____ Input data
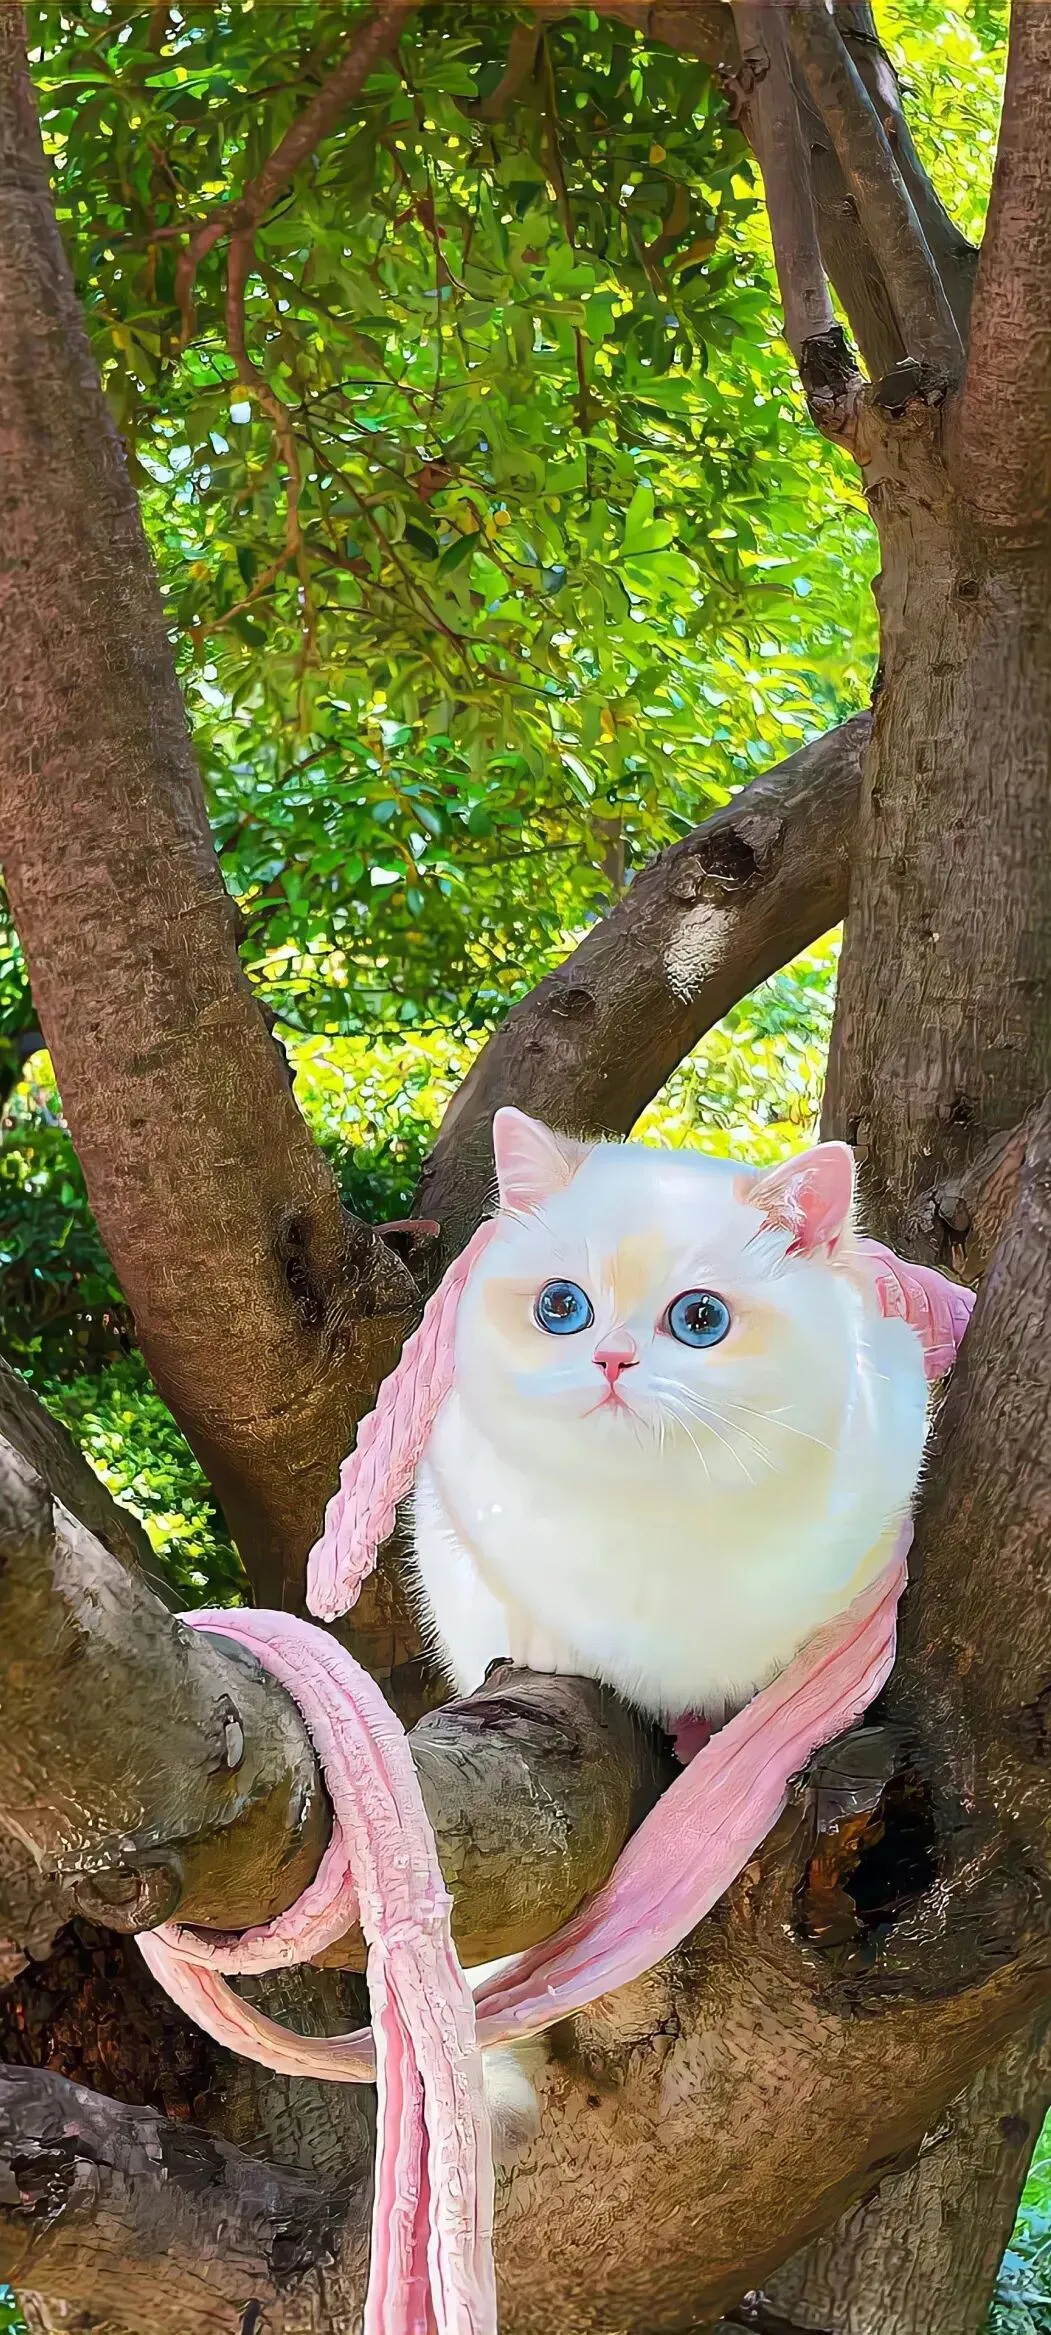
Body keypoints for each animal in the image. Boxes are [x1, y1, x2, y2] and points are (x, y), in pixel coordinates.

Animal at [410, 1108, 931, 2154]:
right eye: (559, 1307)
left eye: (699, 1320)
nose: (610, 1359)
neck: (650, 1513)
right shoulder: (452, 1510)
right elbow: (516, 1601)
________
____ Input data
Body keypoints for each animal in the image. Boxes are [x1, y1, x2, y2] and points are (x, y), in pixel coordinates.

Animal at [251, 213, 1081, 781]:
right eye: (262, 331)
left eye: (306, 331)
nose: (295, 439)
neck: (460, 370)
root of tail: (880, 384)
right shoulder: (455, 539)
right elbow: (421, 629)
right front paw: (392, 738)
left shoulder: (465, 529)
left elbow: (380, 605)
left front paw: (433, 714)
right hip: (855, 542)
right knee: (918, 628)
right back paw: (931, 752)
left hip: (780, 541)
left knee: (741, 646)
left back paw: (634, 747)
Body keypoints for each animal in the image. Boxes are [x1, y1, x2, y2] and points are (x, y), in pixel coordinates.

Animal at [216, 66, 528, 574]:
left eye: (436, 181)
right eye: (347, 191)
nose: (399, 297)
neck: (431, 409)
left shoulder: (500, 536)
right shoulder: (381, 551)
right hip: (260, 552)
________
▶ **Work item**: Take the records above and return, word for word, only the lines that fall from the line with "left front paw: (433, 714)" to the line with "right hip: (260, 552)", both of them included.

▶ **Response below**:
left front paw: (433, 714)
right hip: (855, 542)
right knee: (918, 628)
right back paw: (931, 752)
left hip: (780, 541)
left knee: (741, 646)
left back paw: (634, 747)
Body keypoints for each animal in the image. Boxes are [x1, y1, x2, y2] and points are (x, y), in pixel coordinates.

Animal at [216, 66, 528, 574]:
left eye: (436, 181)
right eye: (347, 191)
nose: (399, 297)
neck: (431, 409)
left shoulder: (500, 536)
right shoulder: (381, 551)
right hip: (260, 552)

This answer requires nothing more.